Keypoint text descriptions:
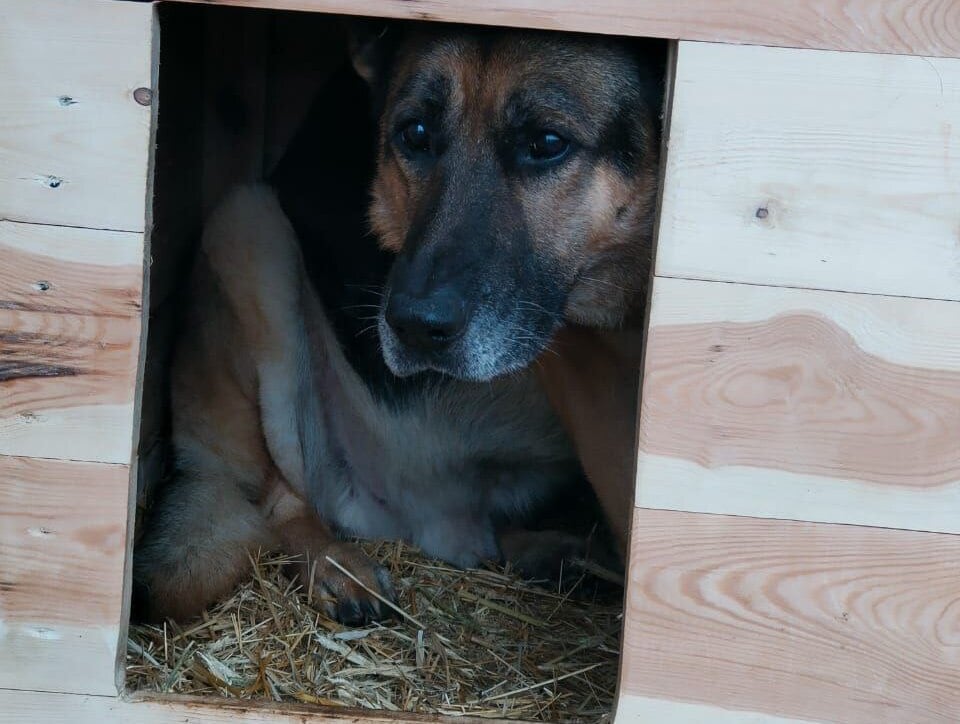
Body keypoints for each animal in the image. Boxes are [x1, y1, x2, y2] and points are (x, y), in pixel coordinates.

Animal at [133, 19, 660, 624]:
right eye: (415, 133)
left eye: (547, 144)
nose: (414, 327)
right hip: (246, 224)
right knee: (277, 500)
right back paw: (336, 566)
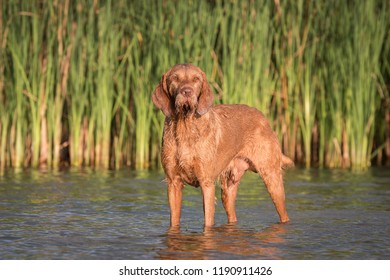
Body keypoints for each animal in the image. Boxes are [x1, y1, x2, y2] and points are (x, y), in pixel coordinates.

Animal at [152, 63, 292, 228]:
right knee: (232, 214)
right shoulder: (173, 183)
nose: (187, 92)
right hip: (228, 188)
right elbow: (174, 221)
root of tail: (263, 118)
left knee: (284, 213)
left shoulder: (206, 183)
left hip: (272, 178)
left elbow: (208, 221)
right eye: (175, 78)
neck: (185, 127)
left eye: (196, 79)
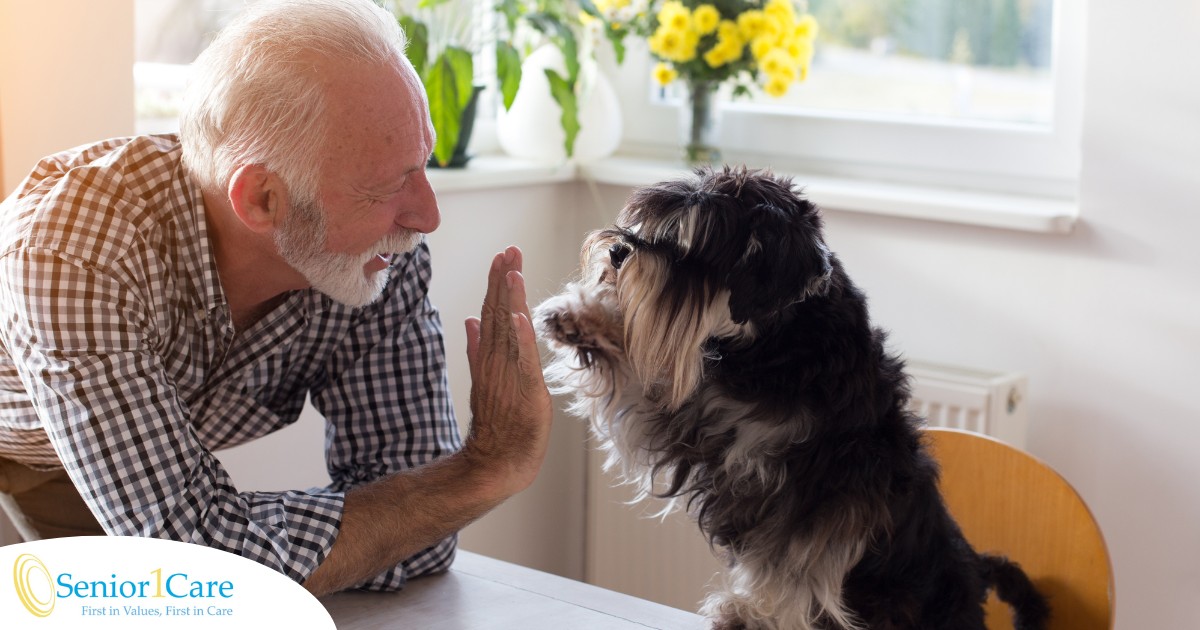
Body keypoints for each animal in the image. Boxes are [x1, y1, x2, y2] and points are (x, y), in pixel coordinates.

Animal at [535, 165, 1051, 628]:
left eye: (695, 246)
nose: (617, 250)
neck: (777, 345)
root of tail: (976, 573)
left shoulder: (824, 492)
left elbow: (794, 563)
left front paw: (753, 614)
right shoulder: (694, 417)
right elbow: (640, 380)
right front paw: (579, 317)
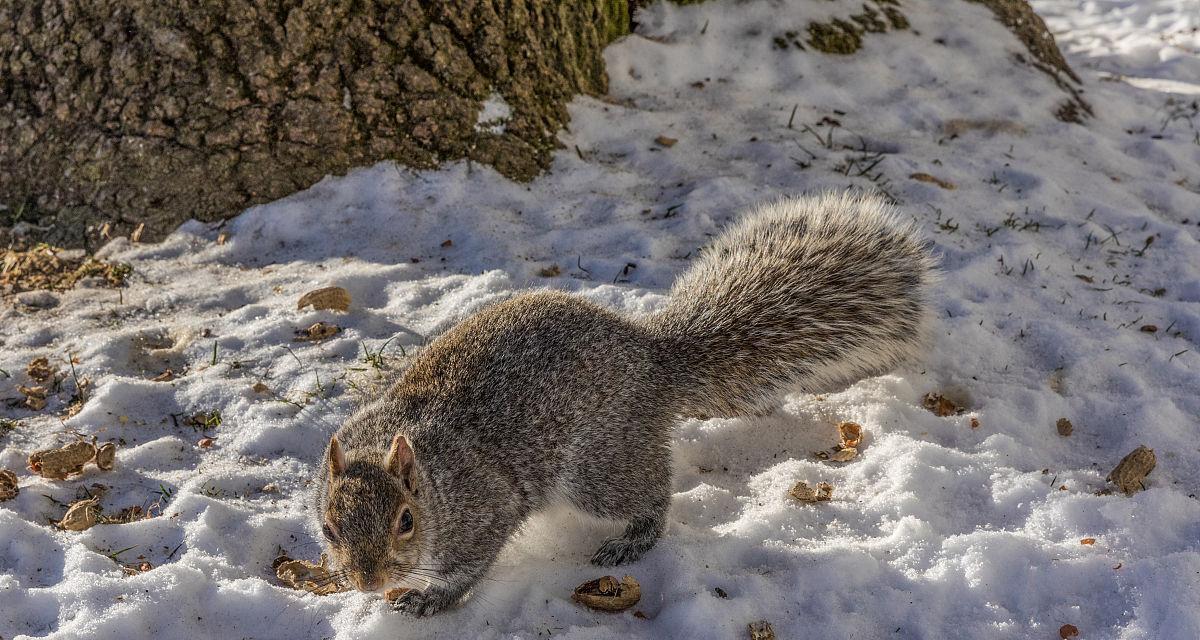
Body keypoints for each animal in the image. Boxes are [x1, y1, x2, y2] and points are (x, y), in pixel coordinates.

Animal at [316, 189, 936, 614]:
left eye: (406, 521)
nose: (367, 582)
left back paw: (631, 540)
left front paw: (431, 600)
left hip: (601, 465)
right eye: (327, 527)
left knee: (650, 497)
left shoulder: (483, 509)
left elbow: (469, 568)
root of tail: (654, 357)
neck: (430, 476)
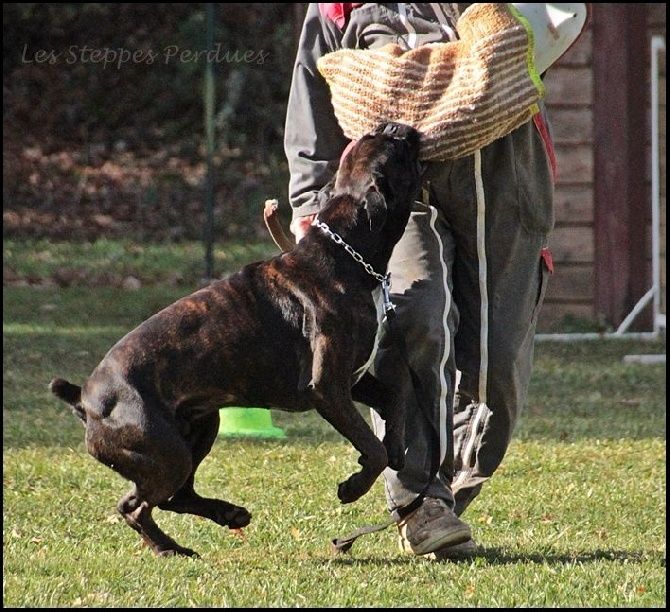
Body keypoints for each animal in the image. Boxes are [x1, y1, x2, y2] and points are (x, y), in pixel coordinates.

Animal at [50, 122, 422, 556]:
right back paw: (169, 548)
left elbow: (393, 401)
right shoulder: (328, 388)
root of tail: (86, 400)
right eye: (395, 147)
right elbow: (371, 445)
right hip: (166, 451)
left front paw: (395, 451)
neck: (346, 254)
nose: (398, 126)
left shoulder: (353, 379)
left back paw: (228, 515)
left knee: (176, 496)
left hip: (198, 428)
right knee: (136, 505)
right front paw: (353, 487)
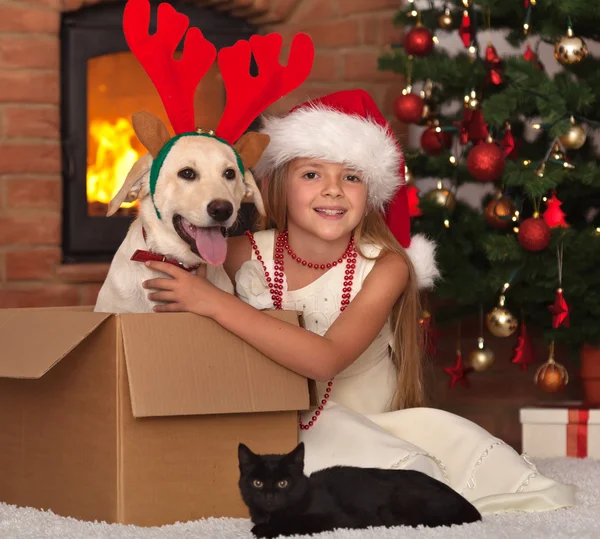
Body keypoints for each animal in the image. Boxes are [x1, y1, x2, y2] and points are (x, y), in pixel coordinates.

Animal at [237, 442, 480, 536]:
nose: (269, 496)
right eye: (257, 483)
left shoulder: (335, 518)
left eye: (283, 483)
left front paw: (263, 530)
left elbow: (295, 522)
---
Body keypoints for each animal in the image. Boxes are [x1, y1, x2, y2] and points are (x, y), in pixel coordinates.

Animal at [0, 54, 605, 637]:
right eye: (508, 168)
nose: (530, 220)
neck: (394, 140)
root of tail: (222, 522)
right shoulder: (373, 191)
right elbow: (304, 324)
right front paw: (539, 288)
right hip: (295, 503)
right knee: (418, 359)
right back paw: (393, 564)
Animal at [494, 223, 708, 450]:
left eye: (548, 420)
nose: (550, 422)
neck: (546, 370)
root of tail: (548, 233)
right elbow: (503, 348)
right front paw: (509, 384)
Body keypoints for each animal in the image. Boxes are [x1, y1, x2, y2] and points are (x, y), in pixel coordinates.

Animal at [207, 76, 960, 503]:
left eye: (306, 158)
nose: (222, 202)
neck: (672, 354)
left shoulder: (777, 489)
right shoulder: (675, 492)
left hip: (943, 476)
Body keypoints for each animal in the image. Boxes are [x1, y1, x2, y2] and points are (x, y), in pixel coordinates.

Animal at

Exercise prompt — The data above holds the lines to copy: start at the one with "nose: (617, 250)", stop at the one with "left shoulder: (353, 379)", include both, copy them exactly without pictures, and copy nothing else.

Output for this task —
nose: (617, 250)
neck: (777, 345)
root of tail: (976, 573)
left shoulder: (824, 492)
left elbow: (794, 563)
left front paw: (753, 614)
right shoulder: (694, 417)
right elbow: (640, 380)
right front paw: (579, 317)
Body keypoints for each animal in the image. Boxes are [x1, y1, x2, y2] and points are (x, y), in pixel coordinates.

Animal at [316, 189, 936, 614]:
left eye: (406, 521)
nose: (367, 582)
left back paw: (631, 540)
left front paw: (431, 600)
left hip: (601, 465)
right eye: (327, 527)
left knee: (650, 497)
left shoulder: (483, 509)
left elbow: (469, 568)
root of tail: (654, 357)
neck: (430, 476)
Body keypoints for each animal in the image. Boxes are [x1, y1, x2, y2] and points are (x, y), in pixel coordinates.

Animal at [50, 122, 422, 556]:
right back paw: (169, 548)
left elbow: (393, 401)
right shoulder: (328, 388)
root of tail: (86, 400)
right eye: (395, 147)
right elbow: (371, 445)
right hip: (166, 451)
left front paw: (395, 451)
neck: (346, 254)
nose: (398, 126)
left shoulder: (353, 379)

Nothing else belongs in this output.